Stored items:
────────────────────────────────────────
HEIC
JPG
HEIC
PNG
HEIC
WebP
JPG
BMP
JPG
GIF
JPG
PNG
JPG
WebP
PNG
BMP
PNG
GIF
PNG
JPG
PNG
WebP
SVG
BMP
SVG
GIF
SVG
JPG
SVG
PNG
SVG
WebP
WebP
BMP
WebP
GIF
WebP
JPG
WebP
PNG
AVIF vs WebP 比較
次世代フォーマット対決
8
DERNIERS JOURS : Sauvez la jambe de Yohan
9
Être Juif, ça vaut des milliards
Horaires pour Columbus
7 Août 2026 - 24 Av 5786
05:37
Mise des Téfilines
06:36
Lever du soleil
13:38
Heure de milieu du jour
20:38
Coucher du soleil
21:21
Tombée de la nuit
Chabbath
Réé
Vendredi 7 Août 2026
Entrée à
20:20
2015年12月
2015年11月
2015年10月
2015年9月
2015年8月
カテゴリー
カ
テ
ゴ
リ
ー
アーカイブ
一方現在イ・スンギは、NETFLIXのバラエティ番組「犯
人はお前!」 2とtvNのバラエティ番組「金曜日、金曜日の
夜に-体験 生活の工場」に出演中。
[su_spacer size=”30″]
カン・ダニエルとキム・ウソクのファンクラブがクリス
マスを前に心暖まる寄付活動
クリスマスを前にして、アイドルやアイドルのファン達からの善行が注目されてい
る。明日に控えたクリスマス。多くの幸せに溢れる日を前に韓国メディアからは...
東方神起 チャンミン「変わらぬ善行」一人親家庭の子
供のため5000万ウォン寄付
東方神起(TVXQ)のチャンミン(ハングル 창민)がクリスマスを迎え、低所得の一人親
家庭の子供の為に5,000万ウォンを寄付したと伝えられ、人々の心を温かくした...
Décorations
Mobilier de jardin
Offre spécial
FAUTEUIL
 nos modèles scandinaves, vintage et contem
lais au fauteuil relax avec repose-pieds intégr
────────────────────────────────────────
_AIM OF THE EXERCISE_
Pick each line holding the word "東方神起" out of the data and copy it.

_RESPONSE TO THIS TASK_
東方神起 チャンミン「変わらぬ善行」一人親家庭の子
東方神起(TVXQ)のチャンミン(ハングル 창민)がクリスマスを迎え、低所得の一人親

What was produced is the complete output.